We are of opinion that the plaintiff is precluded from recovering on the other counts of her declaration because of regulation VI A.
There is no doubt that it is the duty of the defendant to furnish service upon application and by virtue of the relationship which existed between the plaintiff and the defendant. This duty, however, is to be performed in accordance with the regulations of the defendant, which were approved by the department and of which the plaintiff is presumed to have notice. Regulation VI A became an integral part of the relationship which the plaintiff entered into with the defendant, and the obligations of the defendant are limited by that regulation if it is a reasonable one. Mentzer v. New England Telephone & Telegraph Co. 276 Mass. 478 , 484. Pollock v. New England Telephone & Telegraph Co. 289 Mass. 255 , 260-261. The right of a common carrier, as the defendant is made by statute, to make rules and regulations, subject to the approval of the department and the requirement of reasonableness, has been long recognized. A full and complete discussion of this principle is found in Ellis v. American Telegraph Co. 13 Allen 226 . There it was said, at page 234, of a telegraph company, that there is nothing to "prevent parties from prescribing reasonable rules and regulations for the management of the business, or establishing
special stipulations for the performance of service which, if made known to those with whom they deal, and directly or by implication assented to by them, will operate to abridge their general liability at common law, and to protect them from being held responsible for unusual or peculiar hazards which are incidental to particular kinds of business."

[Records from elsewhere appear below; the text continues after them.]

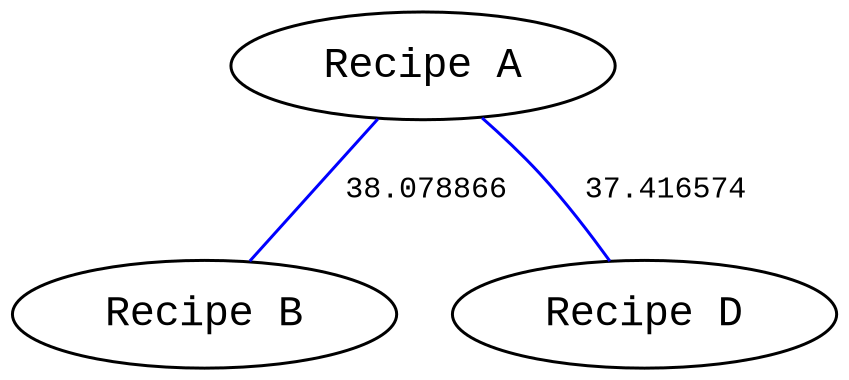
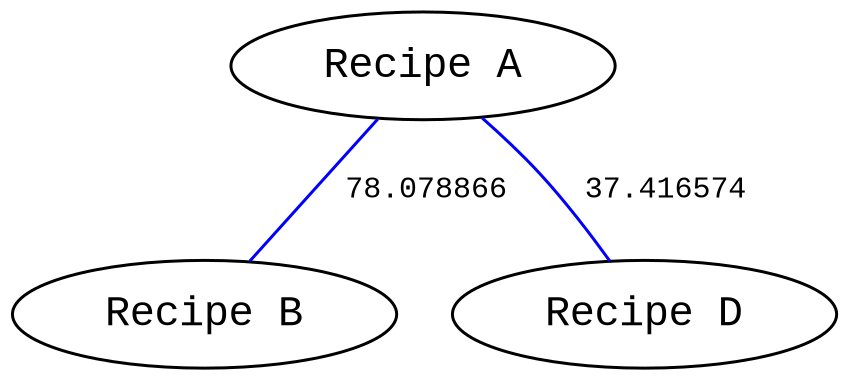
  graph {
    fontname="Liberation Mono"
    node [fontname="Liberation Mono"]
    edge [color=blue fontname="Liberation Mono" fontsize=10.0]
    " Recipe A "
    " Recipe B "
    " Recipe D "
-   " Recipe A " -- " Recipe B " [label=" 38.078866 "]
+   " Recipe A " -- " Recipe B " [label=" 78.078866 "]
    " Recipe A " -- " Recipe D " [label=" 37.416574 "]
  }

Because of the complexities and intricacies of the modern telephone system in which the personal element has been substantially eliminated and much if not all of the means of making usual telephone calls is left to mechanical devices, such a regulation is not unreasonable. There are so many ways by which the failures of service of which the plaintiff complains could occur that the defendant ought not to be held liable unless, as the regulation provides, such failure continued for at least twenty-four hours.
There is no merit in the contention of the plaintiff that this regulation applies only when there has been a continuous failure of service for more than twenty-four hours. This regulation is not solely a limitation of damages in case of failure of service. Its purpose is rather to limit and define the duty of the defendant to supply service. It sets out what type of service the defendant will supply and the scope of the service it undertakes to furnish. It completely covers the field.
The regulation was not unreasonable, and because the failure of service did not on any occasion exist for as much as twenty-four hours the plaintiff cannot recover. Any other result might invite and encourage litigation which, because of increased costs to the defendant, might ultimately effect an increase in rates for telephone service. By c. 159 rates and regulations are indissolubly bound together. When the department approved regulation VI A, it must have had in mind its effect on rates and no modification of the regulation may be countenanced. It is an effectual bar to this action.
Judgment for the defendant.
[Note 1] Relevant parts of G. L. (Ter. Ed.) c. 159 are set forth in a footnote to Department of Public Utilities v. New England Telephone & Telegraph Co. 325 Mass. 281 , 282-284.